In response, a growing base of models and practices that take a transformative approach to mental health have garnered attention in recent years. Concerned researchers, clinicians, activists and those with lived experience of mental health concerns are joining forces to bring awareness and education around an outdated model. This workshop highlights one organization, The Institute for the Development of Human Arts (IDHA), comprised of these diverse stakeholders working in tandem to advance education and critical dialogue around transformative mental health. In the context of this discussion, Transformative mental health models and practices make a pivot from the disease model in several ways.

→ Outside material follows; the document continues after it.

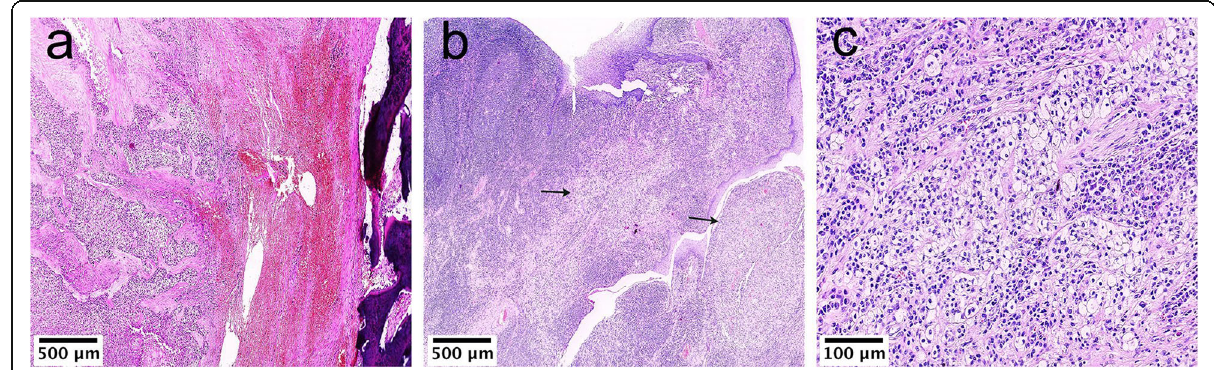
Fig. 4 Uncommon stromal alterations in CCC. ( a ) Stromal hemorrhage (Case 4, HE× 50). ( b , c ) Lymphoid infiltration around the tumor nests (the arrows indicate tumor cells) (Case 3, HE× 50 and HE×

First, transformative mental health requires rights-based approach, not only taking into account the impact of marginalization and oppression on mental health, but the need to re-define self-determination, reconsider institutions that privilege only certain kinds of knowledge (e.g. western medical professionals), and divest in diagnostic and treatment practices that are racist, classist, sexist, and heteronormative.

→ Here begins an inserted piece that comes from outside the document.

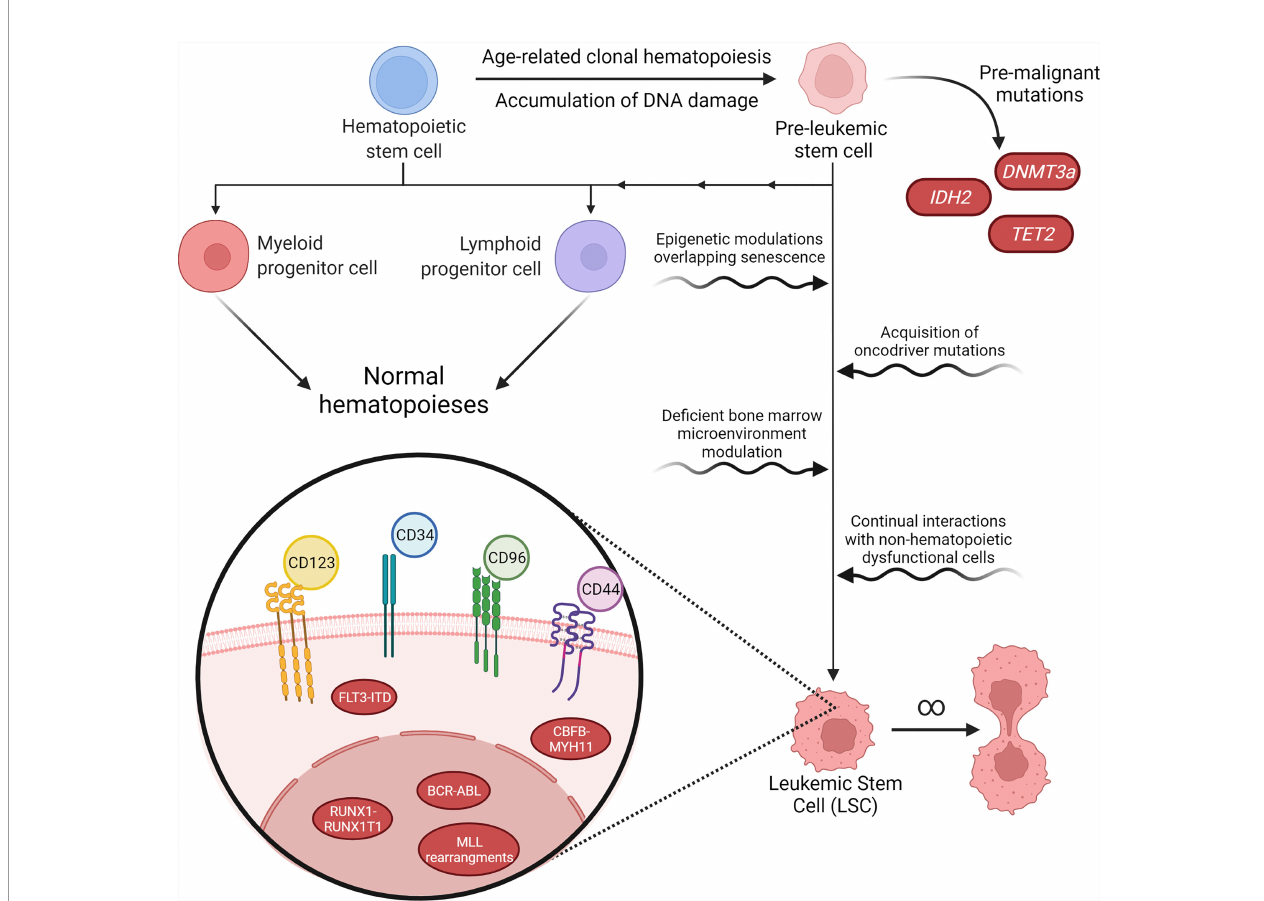
FIGURE 1 | Pathways of malignancy in hematopoiesis and its characteristics. Aging and exposure to hazardous environmental agents lead to accumulation of DNA damage and mutations in hematological precursor cells, inducing a pre-leukemic stem cell (pre-LSC) phenotype. Pre-LSCs acquire proliferation advantages over normal hematopoietic stem cells (HSCs) due to mutations in genes such as DNA methyltransferase 3 alpha ( DNMT3a) , but still retain their capacity to promote normal hematopoiesis. However, further malignant characteristics acquired over the years may tip these cells into a proper leukemic stage. The transformation of pre-LSCs may happen through cell-speci fi c processes, such as epigenetic modulation or new acquired mutations, or through interactions between these cells and their microenvironment, through changes in the normal growth and survival signaling pathways or due to interactions with dysfunctional stromal or mesenchymal cells that are also present in the bone marrow. After malignancy onset, leukemic stem cells (LSC) may present a variety of karyotype rearrangements, such as BCR-ABL or FLT3-ITD , that determine their malignant characteristics and tend to present immunophenotyping pro fi les that still resemble normal HSCs, such as CD34 + 38 - , while also overexpressing a cohort of cell-surface antigens that are highly variable between patients and even among different cell populations in the same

Secondly, a transformative model must center the lived experience of those who have been diagnosed with mental health issues, survived trauma, have been through mental health treatment or institutionalized, and can speak to the desperate need for a dramatic shift in mental health services.
Lastly, a transformative model should invoke a holistic approach to mental and emotional health, drawing on a growing evidence base of the interrelations between mental health and trauma, interpersonal relationships, society, physical health/ chronic disease, nutrition, and spiritual wellbeing. Acknowledging the complex multiple factors involved will give a more concrete foundation for providing lasting support.

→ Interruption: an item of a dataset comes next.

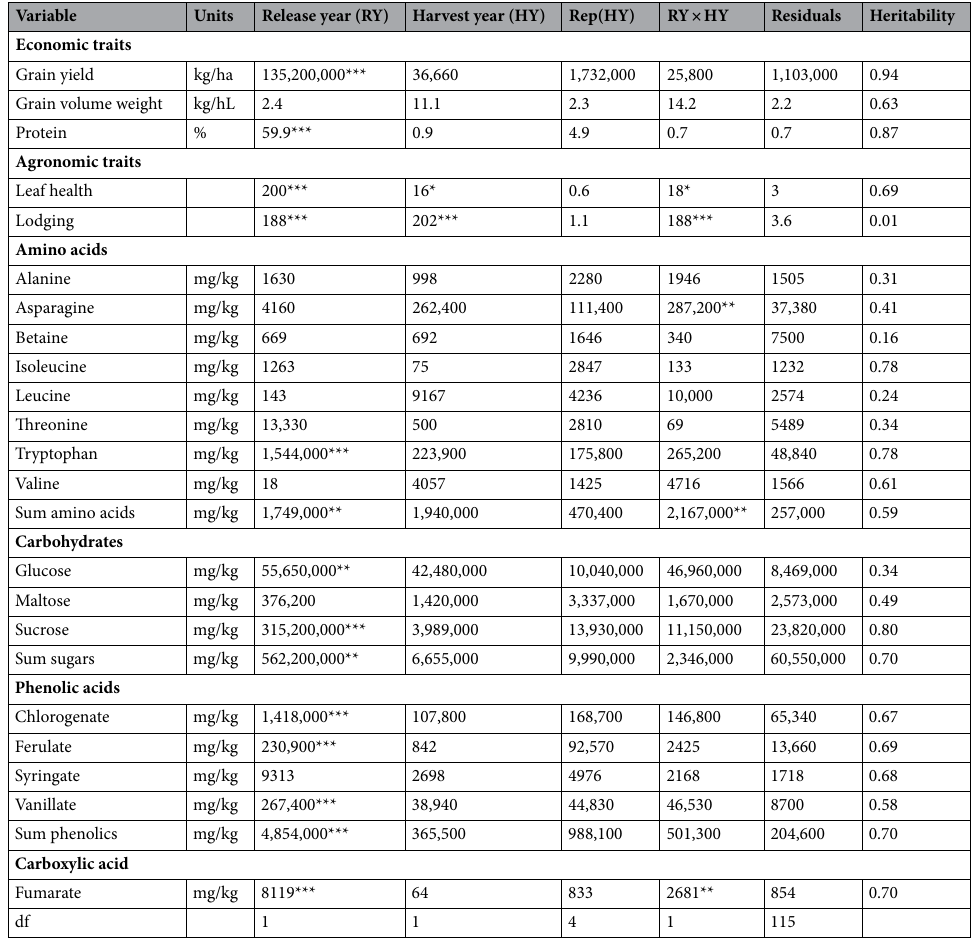
Table 2. Analysis of variance (mean squares) and broad sense heritability of economic and agronomic traits and metabolites in whole wheat flour from modern and historical wheat varieties. df degrees of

Building off of local and global movements such as mad pride and disability rights, old and new practices are emerging and being utilized both within and outside the mental health system. Examples of such promising alternatives include peer-run crisis respites and supports, network-focused dialogical approaches, voice-hearing and other mutual support groups, advance directives, and more. These alternatives have the potential to make service users agents of change rather than passive recipients of care, create space for mutual dialogue, break down power asymmetries, and consider structural factors that contribute to inequality and trauma.
United Nations, General Assembly, Human Rights Council, Report of the Special Rapporteur on the right of everyone to the enjoyment of the highest attainable standard of physical and mental health. A/HRC/35/21 (23 June 2017), available from undocs.org/A/HRC/35/21.